*Data*:
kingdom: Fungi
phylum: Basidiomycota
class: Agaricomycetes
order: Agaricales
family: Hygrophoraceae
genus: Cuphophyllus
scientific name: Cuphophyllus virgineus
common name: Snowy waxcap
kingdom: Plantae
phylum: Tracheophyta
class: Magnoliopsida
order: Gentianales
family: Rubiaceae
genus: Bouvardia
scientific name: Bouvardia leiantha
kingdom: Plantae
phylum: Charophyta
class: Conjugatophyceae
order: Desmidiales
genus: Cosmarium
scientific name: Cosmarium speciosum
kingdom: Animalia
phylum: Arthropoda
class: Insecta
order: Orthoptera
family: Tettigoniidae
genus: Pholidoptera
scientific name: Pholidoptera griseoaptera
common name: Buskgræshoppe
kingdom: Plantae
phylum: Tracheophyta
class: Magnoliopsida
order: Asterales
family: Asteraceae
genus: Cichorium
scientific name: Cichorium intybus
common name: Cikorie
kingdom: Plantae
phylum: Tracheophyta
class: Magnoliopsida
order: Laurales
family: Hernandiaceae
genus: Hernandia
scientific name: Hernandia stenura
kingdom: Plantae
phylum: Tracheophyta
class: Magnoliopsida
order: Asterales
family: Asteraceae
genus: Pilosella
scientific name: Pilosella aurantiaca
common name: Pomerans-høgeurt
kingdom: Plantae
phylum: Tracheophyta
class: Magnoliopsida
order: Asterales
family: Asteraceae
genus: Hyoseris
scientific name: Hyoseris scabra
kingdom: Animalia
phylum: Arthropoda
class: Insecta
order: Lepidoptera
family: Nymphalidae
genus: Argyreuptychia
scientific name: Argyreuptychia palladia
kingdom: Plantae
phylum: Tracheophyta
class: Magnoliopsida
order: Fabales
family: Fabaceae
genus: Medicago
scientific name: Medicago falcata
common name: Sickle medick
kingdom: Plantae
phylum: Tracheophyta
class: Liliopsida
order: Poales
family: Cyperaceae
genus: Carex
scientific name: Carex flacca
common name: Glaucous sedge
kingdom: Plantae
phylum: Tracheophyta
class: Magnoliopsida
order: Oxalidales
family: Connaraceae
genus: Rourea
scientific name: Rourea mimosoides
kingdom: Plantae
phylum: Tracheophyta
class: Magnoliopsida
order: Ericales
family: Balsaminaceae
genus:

*Brief*: Return every line of the material above verbatim, without any alteration, omission, or addition.

*Reply to the exercise*:
kingdom: Fungi
phylum: Basidiomycota
class: Agaricomycetes
order: Agaricales
family: Hygrophoraceae
genus: Cuphophyllus
scientific name: Cuphophyllus virgineus
common name: Snowy waxcap
kingdom: Plantae
phylum: Tracheophyta
class: Magnoliopsida
order: Gentianales
family: Rubiaceae
genus: Bouvardia
scientific name: Bouvardia leiantha
kingdom: Plantae
phylum: Charophyta
class: Conjugatophyceae
order: Desmidiales
genus: Cosmarium
scientific name: Cosmarium speciosum
kingdom: Animalia
phylum: Arthropoda
class: Insecta
order: Orthoptera
family: Tettigoniidae
genus: Pholidoptera
scientific name: Pholidoptera griseoaptera
common name: Buskgræshoppe
kingdom: Plantae
phylum: Tracheophyta
class: Magnoliopsida
order: Asterales
family: Asteraceae
genus: Cichorium
scientific name: Cichorium intybus
common name: Cikorie
kingdom: Plantae
phylum: Tracheophyta
class: Magnoliopsida
order: Laurales
family: Hernandiaceae
genus: Hernandia
scientific name: Hernandia stenura
kingdom: Plantae
phylum: Tracheophyta
class: Magnoliopsida
order: Asterales
family: Asteraceae
genus: Pilosella
scientific name: Pilosella aurantiaca
common name: Pomerans-høgeurt
kingdom: Plantae
phylum: Tracheophyta
class: Magnoliopsida
order: Asterales
family: Asteraceae
genus: Hyoseris
scientific name: Hyoseris scabra
kingdom: Animalia
phylum: Arthropoda
class: Insecta
order: Lepidoptera
family: Nymphalidae
genus: Argyreuptychia
scientific name: Argyreuptychia palladia
kingdom: Plantae
phylum: Tracheophyta
class: Magnoliopsida
order: Fabales
family: Fabaceae
genus: Medicago
scientific name: Medicago falcata
common name: Sickle medick
kingdom: Plantae
phylum: Tracheophyta
class: Liliopsida
order: Poales
family: Cyperaceae
genus: Carex
scientific name: Carex flacca
common name: Glaucous sedge
kingdom: Plantae
phylum: Tracheophyta
class: Magnoliopsida
order: Oxalidales
family: Connaraceae
genus: Rourea
scientific name: Rourea mimosoides
kingdom: Plantae
phylum: Tracheophyta
class: Magnoliopsida
order: Ericales
family: Balsaminaceae
genus:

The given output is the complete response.